Desperate times call for desperate measures. Around two decades after he first launched a short-lived project to expand the Shiv Sena’s base, Uddhav Thackeray has revived his attempts to forge a wider rainbow coalition and take his faction of the party—the Shiv Sena (Uddhav Balasaheb Thackeray)—beyond its core Maharashtrian support base.
The party hopes that this effort, which has seen the Sena revive its outreach to Buddhist Dalits, Muslims, and Hindi speakers in Mumbai, will help them gain incremental votes from the “majority of the minority,” as it fights to retain control over the Brihanmumbai Municipal Corporation (BMC)—India’s richest civic body—which is vital to stay relevant after the debilitating split in the party. The BJP and Chief Minister Eknath Shinde, who induced a vertical split in the party’s legislative and parliamentary wings, are girding their loins to wrest the BMC from the Sena. The Election Commission has recognised the Shinde faction as the official Shiv Sena and allocated it the party name, as well as the bow and arrow symbol.
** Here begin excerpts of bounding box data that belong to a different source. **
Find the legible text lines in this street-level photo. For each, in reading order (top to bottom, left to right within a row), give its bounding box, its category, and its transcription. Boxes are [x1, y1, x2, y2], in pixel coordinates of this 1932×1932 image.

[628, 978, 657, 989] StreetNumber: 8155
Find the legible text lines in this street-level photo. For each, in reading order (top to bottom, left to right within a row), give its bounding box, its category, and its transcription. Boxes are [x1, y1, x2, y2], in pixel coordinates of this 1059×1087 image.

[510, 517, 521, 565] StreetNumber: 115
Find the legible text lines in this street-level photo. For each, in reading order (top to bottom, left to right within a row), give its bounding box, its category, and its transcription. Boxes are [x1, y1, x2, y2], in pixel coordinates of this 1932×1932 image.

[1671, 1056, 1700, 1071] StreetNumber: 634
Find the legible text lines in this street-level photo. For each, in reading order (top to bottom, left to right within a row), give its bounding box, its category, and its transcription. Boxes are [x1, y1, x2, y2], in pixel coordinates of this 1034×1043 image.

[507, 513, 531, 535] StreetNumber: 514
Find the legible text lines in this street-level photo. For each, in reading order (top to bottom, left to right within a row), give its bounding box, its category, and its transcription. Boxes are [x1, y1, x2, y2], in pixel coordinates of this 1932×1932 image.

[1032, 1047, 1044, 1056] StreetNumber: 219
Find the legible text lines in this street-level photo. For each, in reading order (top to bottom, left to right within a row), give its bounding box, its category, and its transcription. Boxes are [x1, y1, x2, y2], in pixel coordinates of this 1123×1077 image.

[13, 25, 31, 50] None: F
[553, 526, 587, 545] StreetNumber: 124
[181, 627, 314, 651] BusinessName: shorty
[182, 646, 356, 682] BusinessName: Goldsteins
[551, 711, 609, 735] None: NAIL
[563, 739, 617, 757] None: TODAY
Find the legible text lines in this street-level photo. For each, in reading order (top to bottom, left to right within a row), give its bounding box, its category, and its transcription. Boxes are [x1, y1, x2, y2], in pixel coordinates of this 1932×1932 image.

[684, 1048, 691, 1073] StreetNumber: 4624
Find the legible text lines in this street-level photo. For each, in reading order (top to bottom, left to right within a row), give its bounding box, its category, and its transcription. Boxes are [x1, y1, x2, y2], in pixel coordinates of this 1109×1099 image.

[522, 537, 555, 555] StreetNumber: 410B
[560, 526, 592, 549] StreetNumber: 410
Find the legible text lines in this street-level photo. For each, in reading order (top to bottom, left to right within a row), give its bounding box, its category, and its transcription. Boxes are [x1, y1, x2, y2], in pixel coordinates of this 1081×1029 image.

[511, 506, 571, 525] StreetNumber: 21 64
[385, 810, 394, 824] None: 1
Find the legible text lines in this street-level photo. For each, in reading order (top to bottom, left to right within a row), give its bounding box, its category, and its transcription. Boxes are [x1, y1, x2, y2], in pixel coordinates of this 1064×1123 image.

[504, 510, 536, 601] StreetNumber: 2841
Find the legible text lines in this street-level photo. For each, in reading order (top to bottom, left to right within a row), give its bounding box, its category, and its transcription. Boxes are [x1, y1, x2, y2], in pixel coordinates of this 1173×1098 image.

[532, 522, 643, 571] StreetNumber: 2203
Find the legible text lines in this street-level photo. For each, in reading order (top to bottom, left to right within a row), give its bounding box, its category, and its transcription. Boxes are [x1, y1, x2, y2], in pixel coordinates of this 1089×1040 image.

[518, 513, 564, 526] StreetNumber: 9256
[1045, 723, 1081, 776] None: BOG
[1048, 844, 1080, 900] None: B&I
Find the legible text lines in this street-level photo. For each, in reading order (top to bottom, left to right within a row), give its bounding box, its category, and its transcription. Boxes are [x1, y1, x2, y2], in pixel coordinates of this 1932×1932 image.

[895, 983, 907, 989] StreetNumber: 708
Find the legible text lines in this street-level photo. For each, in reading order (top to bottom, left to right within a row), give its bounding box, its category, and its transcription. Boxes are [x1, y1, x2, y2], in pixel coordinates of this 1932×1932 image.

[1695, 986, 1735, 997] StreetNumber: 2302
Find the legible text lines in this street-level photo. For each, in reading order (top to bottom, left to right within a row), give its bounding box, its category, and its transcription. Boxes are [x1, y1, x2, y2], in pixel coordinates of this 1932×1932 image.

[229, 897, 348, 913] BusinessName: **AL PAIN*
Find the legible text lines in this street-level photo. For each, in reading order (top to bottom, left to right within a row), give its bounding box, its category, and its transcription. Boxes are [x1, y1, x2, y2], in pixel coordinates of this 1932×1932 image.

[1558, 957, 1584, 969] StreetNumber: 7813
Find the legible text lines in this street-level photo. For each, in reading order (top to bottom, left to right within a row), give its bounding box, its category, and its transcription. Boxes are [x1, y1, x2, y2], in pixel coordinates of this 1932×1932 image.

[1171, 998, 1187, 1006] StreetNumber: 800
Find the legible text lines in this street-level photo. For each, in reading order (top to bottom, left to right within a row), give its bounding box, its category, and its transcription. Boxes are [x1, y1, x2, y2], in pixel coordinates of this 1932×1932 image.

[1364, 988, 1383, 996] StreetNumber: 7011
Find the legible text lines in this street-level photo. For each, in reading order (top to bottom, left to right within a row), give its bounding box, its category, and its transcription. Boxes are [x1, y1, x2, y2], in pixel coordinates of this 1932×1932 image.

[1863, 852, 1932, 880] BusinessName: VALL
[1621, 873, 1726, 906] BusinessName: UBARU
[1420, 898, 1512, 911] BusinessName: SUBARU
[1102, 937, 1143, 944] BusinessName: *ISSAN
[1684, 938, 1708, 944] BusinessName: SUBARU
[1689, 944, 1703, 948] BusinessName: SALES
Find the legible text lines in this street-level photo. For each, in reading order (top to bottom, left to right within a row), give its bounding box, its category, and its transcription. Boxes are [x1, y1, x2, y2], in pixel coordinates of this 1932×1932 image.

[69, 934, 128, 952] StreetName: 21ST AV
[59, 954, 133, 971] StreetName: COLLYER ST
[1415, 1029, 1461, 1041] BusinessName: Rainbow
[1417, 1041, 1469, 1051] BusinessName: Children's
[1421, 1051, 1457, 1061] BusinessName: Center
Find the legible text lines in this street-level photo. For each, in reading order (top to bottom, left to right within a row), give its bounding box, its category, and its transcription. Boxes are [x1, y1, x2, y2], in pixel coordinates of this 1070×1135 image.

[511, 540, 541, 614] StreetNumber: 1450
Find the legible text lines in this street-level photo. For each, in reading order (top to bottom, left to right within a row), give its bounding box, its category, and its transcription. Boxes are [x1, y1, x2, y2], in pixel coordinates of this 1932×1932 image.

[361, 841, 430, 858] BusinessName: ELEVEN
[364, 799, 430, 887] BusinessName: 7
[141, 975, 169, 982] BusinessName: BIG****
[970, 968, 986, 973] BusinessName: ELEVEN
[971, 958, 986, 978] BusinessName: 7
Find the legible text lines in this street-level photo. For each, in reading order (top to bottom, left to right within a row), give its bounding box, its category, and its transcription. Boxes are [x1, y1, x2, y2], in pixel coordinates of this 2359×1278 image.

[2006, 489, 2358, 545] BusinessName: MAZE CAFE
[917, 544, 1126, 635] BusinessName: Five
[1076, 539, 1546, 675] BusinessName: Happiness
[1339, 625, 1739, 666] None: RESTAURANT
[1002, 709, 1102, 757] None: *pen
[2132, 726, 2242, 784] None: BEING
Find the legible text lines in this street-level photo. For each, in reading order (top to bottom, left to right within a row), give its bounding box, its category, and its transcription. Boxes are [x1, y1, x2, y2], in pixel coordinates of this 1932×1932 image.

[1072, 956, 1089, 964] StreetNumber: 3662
In 2003, Uddhav, then the newly-appointed working president of the Shiv Sena, launched two major campaigns. These were the ‘ShivshaktiBhimshakti’ initiative to reach out to Buddhist Dalits, with whom the Sena once had a bristling relationship, and ‘Mee Mumbaikar’ to strike roots among other linguistic denominations, especially the growing Hindi speakers in Mumbai, with an eye on the assembly polls the next year.